Participants were asked to form small groups to discuss the following questions. Examples of participant responses are listed below the questions.

What Models, Frameworks or Approaches They Use in Their Own Practice, How They Use Them, and the Factors That Influence the Value and Utility of the Models, Frameworks or Approaches

Participants talk about a discussion question in a large group.
  • There is not any one model that any university is using. Using the micro, miso, and macro level allows us to think about our models differently.
  • There is a vast difference between having a law where an institution can get sued, verse an institution doing something out of the goodness of its own heart. What can we use to motivate institutions, companies, and people?
  • As technology moves forward, things can be made more accessible easier, but there will also be more to be made accessible.
  • Litigation and other big events can cause a culture shift to move towards accessibility. Faculty won’t prioritize accessibility without a reason or reward.
  • Standardization is easier within K-12 due to state and federal standards and expected student completion. Each post-secondary institution can often run things differently.
  • Academic freedom should be overridden by the need for access to content.
  • There can be an absence of tools that can be used to make products accessible by default. All the software that comes on computers today does not have good accessibility built-in, and software needs user training to make documents accessible.
  • I usually don’t have time to think about the reasons behind what I do. We kept coming back to the idea of universal design and how WCAG 2.0 can be made relevant to making all web content accessible.
  • “Everyday accessibility” as an idea for the work we are doing every day and how we are specifically getting the work done.
  • What is the function or purpose of a model? To explain functionality of practice or is it to create better practice? If a model is to explain practice, it needs to observe actual practice instead of just create the idea of a practice.
  • Standards can sometimes be created without meeting the audience the message or model is for. Standards need to be pragmatic and palatable. 
  • Optimal accessibility—we can have a goal for ideal practice, but also understand what is realistic for practice. We don’t want to set something as unachievable, because then no one will even try.
  • There is a lot of tensions between the two extremes—from the medical model to the social model, or academic freedom and standards.
  • Students can be a great help in moving the grassroots movement further. Often, accessibility issues are left on the shoulders of individual students. Instead, we want to help students and move forward as a group, creating a coalition to advocate for accessibility.

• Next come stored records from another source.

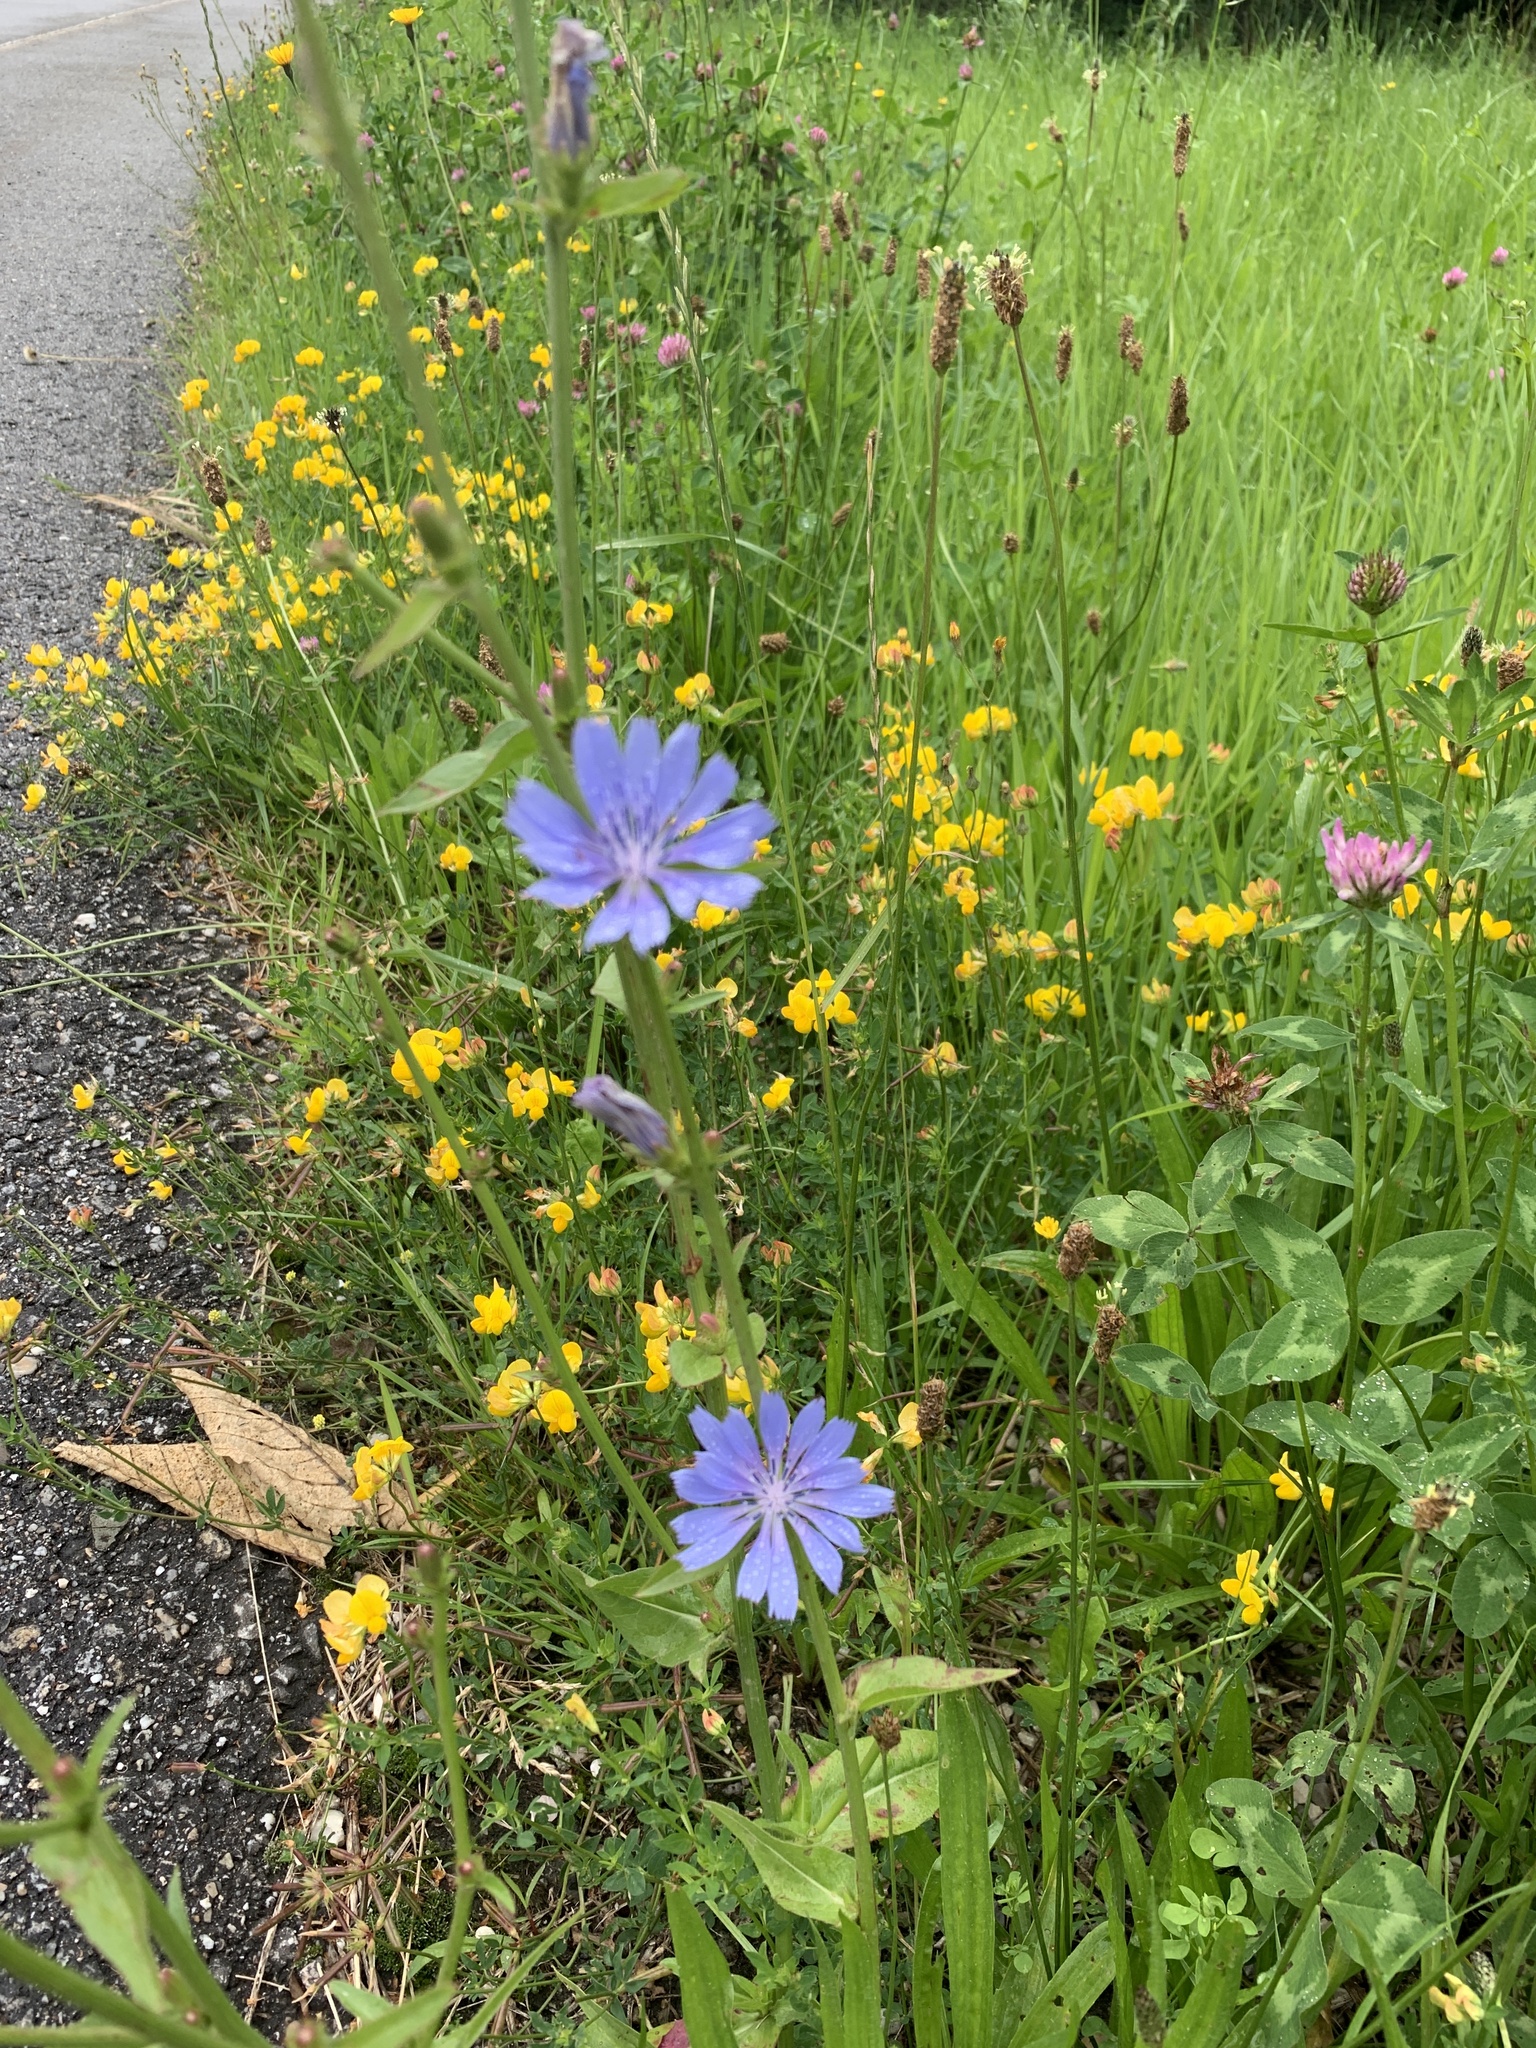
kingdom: Plantae
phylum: Tracheophyta
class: Magnoliopsida
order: Asterales
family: Asteraceae
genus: Cichorium
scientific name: Cichorium intybus
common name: Chicory
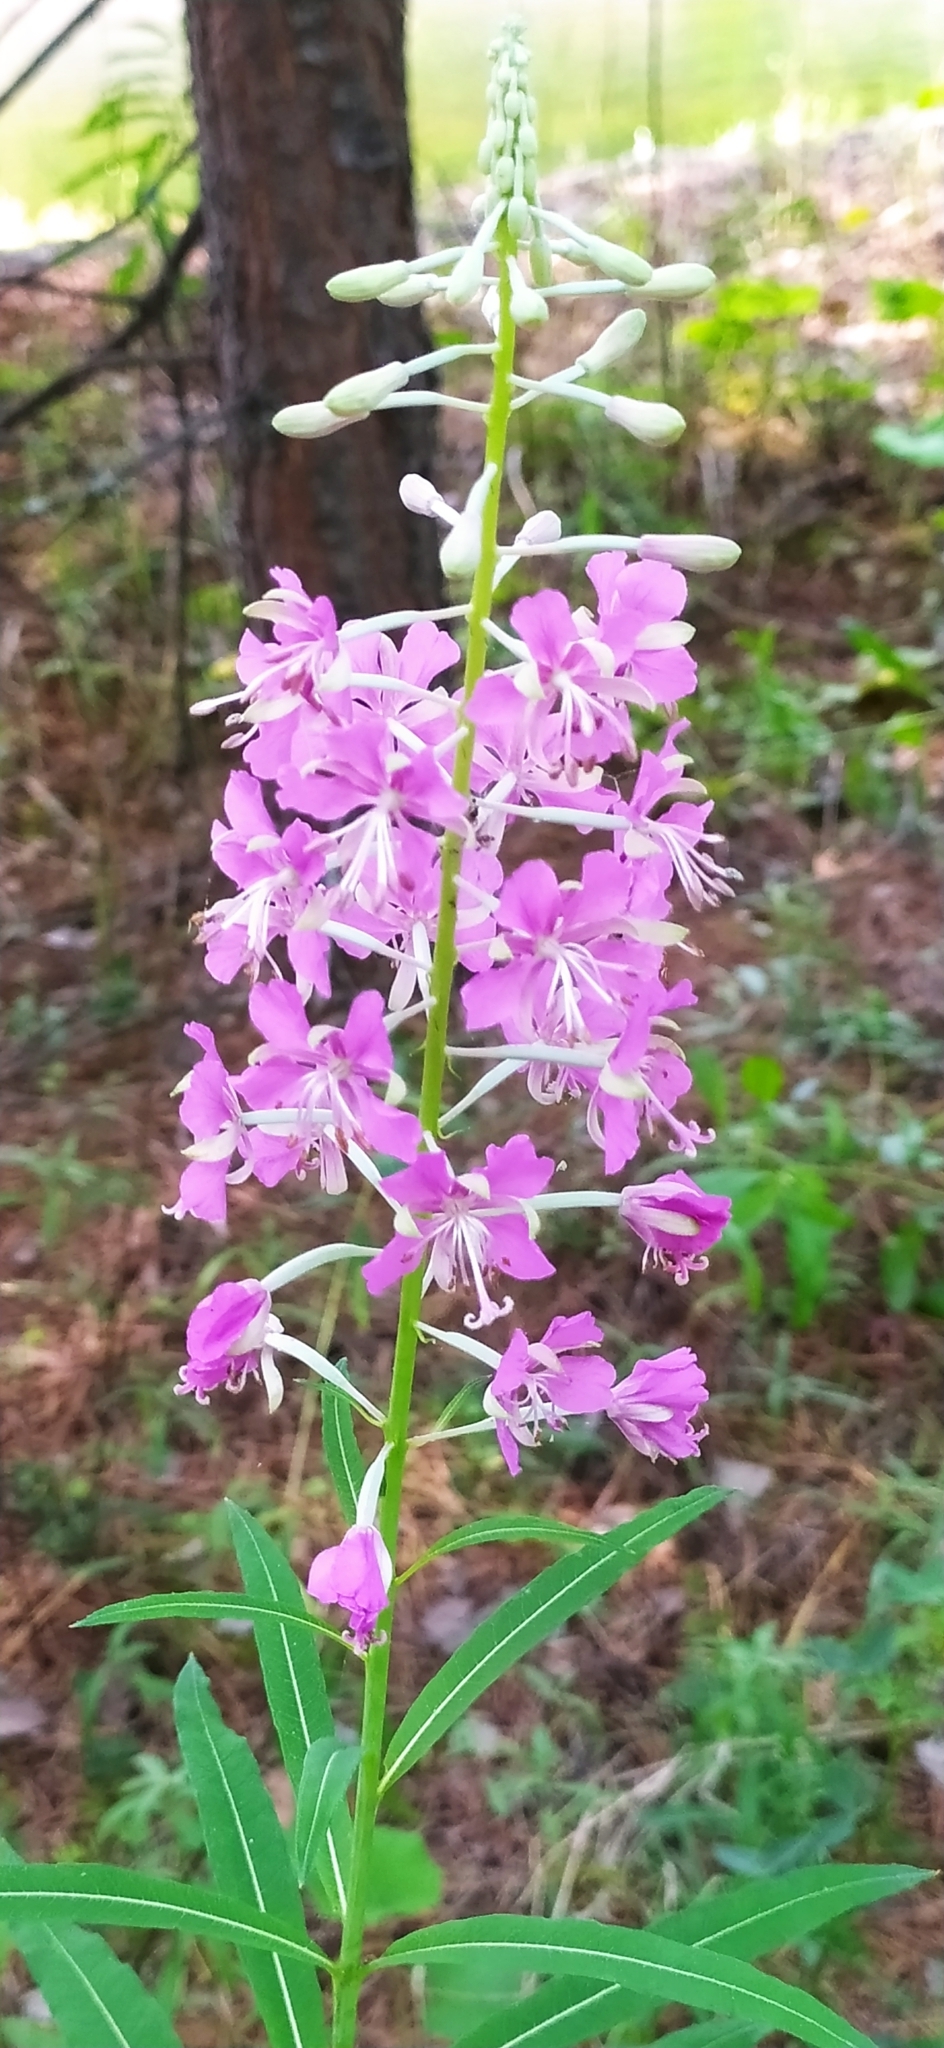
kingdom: Plantae
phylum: Tracheophyta
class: Magnoliopsida
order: Myrtales
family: Onagraceae
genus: Chamaenerion
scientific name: Chamaenerion angustifolium
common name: Fireweed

Should we be using models and frameworks, or should we ditch this conversation entirely?

  • I’m not sure if the models or frameworks help, but without them, we would have no way to share ideals and methods of practice.
  • If a model is too prescriptive, it takes away the need of freedom within a culture. Not every part of a model is going to be worked out in the same way. Models need to be adaptable for a variety of cultures and environments. There will probably never be one model for all.
  • Eventually you can put a hypothesis into a model and look at the efficacy of a model. You can never test a method if you don’t have a model for it. Models can be used to train and build around. Teachability and Testability.
  • Accessibility is, at heart, a compliance issue. Security also is, at its heart, a compliance issue. By making a more generalized compliance roadshow, by partnering with general council and risk management, we can broaden our team to move accessibility further.
  • We now have a compliance verse social justice, or moral issue verse economic issue. There are a variety of “hammers” to use to promote accessibility, and we don’t know which method is the right way to go.
  • Models can grow and change—they are not stagnant disciplines to be used or not used.
  • Faculty often want to see examples. If a model is just a theory, it’s harder to get people to sign on board with trying it.
  • If we were bringing an idea to a fully new country with no background, how would we start it or bring it to them? What burdens do we carry with us that are avoided elsewhere?
  • Maybe instead of one model, we need many micromodels. Inaccessibility is like a cancer—and there isn’t one way to treat or prevent cancer. Maybe we need many ways to treat and prevent inaccessibility. 
  • Low-hanging fruit can be hit easier. My unit offered to open the door to fix easy issues (creating templates, cleaning code, creating accessible PDFs, etc.), and that really invited people to come in and try to fix these problems.